- Machiste as depicted in Warlord #119 (July 1987). Art by Ron Randall.

Publication information
- Publisher: DC Comics
- First appearance: Warlord #2 (March 1976)
- Created by: Mike Grell

In-story information
- Alter ego: Machiste
- Place of origin: Skartaris
- Abilities: Expert swordsman

= Machiste =

Machiste is a supporting character in Warlord, a sword and sorcery comic book published by DC Comics. He first appeared in Warlord #2 (March 1976), and was created by Mike Grell.

==Fictional character biography==
Machiste is the wandering king of Kiro in the realm of Skartaris. He meets Travis Morgan while they are serving as galley slaves aboard the ship Gyrfalcon. They quickly become friends and lead the Gyrfalcon's gladiators in a rebellion against Deimos, the king of Thera.

Warlord #2, art by Mike Grell.

After Deimos' defeat, Machiste returns to Kiro and is possessed by a demon imprisoned in an ancient axe. He is freed after Morgan cuts off his right hand, which wields the axe, and replaces his hand with a spike-studded mace.
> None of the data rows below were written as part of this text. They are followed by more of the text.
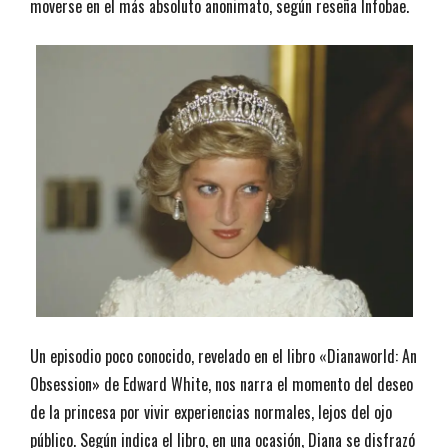
moverse en el más absoluto anonimato, según reseña Infobae.
Un episodio poco conocido, revelado en el libro «Dianaworld: An
Obsession» de Edward White, nos narra el momento del deseo
de la princesa por vivir experiencias normales, lejos del ojo
público. Según indica el libro, en una ocasión, Diana se disfrazó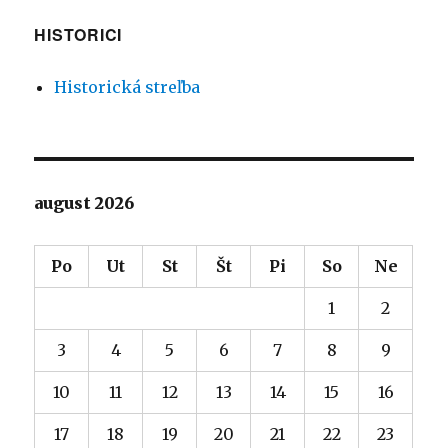
HISTORICI
Historická streľba
august 2026
Po
Ut
St
Št
Pi
So
Ne
1
2
3
4
5
6
7
8
9
10
11
12
13
14
15
16
17
18
19
20
21
22
23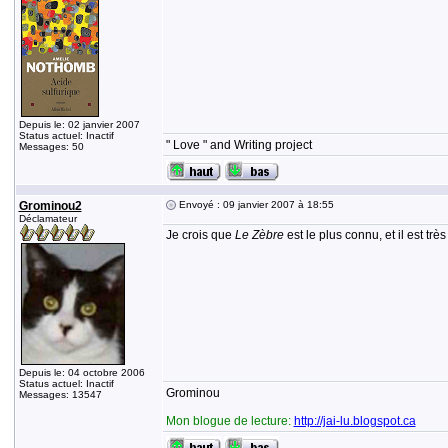
Depuis le: 02 janvier 2007
Status actuel: Inactif
" Love " and Writing project
Messages: 50
Grominou2
Envoyé : 09 janvier 2007 à 18:55
Déclamateur
Je crois que
Le Zèbre
est le plus connu, et il est trè
Depuis le: 04 octobre 2006
Status actuel: Inactif
Grominou
Messages: 13547
Mon blogue de lecture:
http://jai-lu.blogspot.ca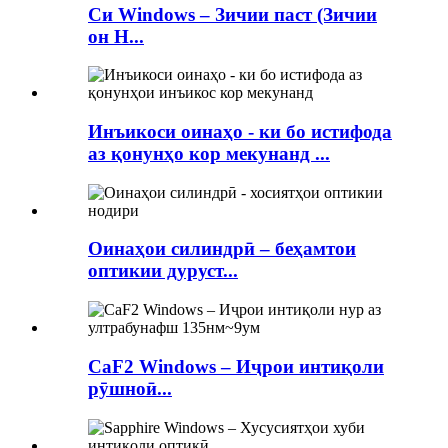
Си Windows – Зичии паст (Зичии
он H...
Инъикоси оинаҳо - ки бо истифода
аз қонунҳо кор мекунанд ...
Оинаҳои силиндрӣ – беҳамтои
оптикии дуруст...
CaF2 Windows – Иҷрои интиқоли
рӯшноӣ...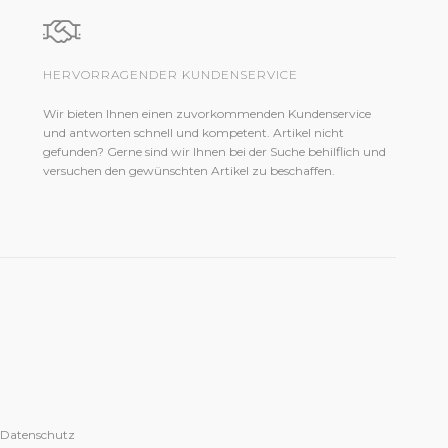
HERVORRAGENDER KUNDENSERVICE
Wir bieten Ihnen einen zuvorkommenden Kundenservice
und antworten schnell und kompetent. Artikel nicht
gefunden? Gerne sind wir Ihnen bei der Suche behilflich und
versuchen den gewünschten Artikel zu beschaffen.
 Datenschutz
During this time, he meets Mariah Romanova, a Moscow University archaeology student and Olympic fencer who accompanied Morgan to Skartaris, and shaves his head because his crown does not fit comfortably over his hair.
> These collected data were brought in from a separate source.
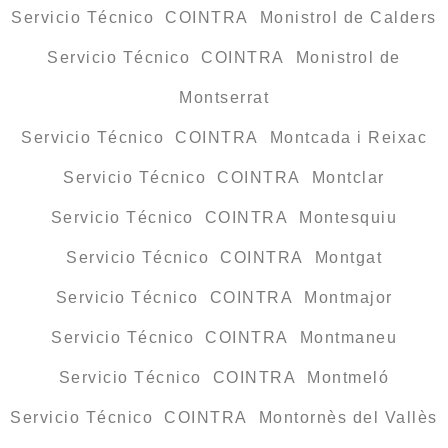
Servicio Técnico COINTRA Monistrol de Calders
Servicio Técnico COINTRA Monistrol de
Montserrat
Servicio Técnico COINTRA Montcada i Reixac
Servicio Técnico COINTRA Montclar
Servicio Técnico COINTRA Montesquiu
Servicio Técnico COINTRA Montgat
Servicio Técnico COINTRA Montmajor
Servicio Técnico COINTRA Montmaneu
Servicio Técnico COINTRA Montmeló
Servicio Técnico COINTRA Montornès del Vallès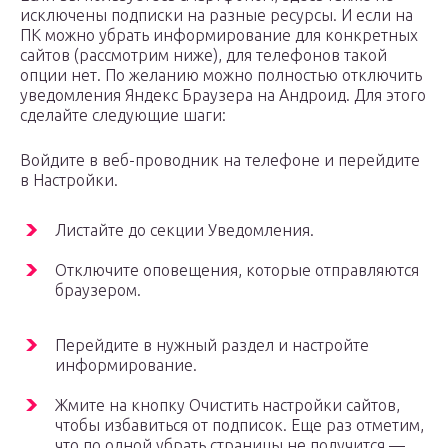
исключены подписки на разные ресурсы. И если на
ПК можно убрать информирование для конкретных
сайтов (рассмотрим ниже), для телефонов такой
опции нет. По желанию можно полностью отключить
уведомления Яндекс Браузера на Андроид. Для этого
сделайте следующие шаги:
Войдите в веб-проводник на телефоне и перейдите
в Настройки.
Листайте до секции Уведомления.
Отключите оповещения, которые отправляются
браузером.
Перейдите в нужный раздел и настройте
информирование.
Жмите на кнопку Очистить настройки сайтов,
чтобы избавиться от подписок. Еще раз отметим,
что по одной убрать страницы не получится —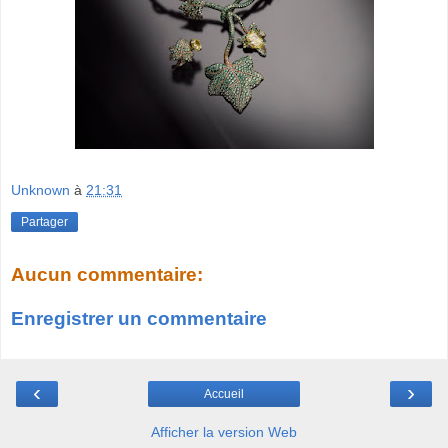
Unknown
à
21:31
Partager
Aucun commentaire:
Enregistrer un commentaire
‹
›
Accueil
Afficher la version Web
Machiste as depicted in Warlord #7 (July 1977). Art by Mike Grell.

Machiste later leaves Kiro with Morgan and Mariah and is transported into the past alongside the latter, where they enter a relationship and meet the centaur Eran Shadowstorm, the wizard Mongo Ironhand, and the werewolf Rostov. After returning to the present, the two join Morgan in his war against New Atlantis and later break up, but remain friends.

In Secret Six, Machiste is the ruler of a land that Bane attempts to conquer.

==Other versions==
An alternate universe version of Machiste appears in Flashpoint. This version is a member of Deathstroke's pirate crew before being killed by Aquaman.

==In other media==
===Television===
- Machiste appears in the Justice League Unlimited episode "Chaos at the Earth's Core", voiced by an uncredited Phil LaMarr.
- M'Chiste, a character inspired by Machiste, appears in Young Justice, voiced by Bryton James. This version is an Atlantean purist and ally of Ocean Master.

=== Film ===

- Machiste makes a non-speaking cameo appearance in Justice League: The Flashpoint Paradox.
- Machiste appears in Justice League: Warworld, voiced by Roger Cross.

===Merchandise===
Machiste received an action figure in Remco's 1982 toyline "Lost World of the Warlord".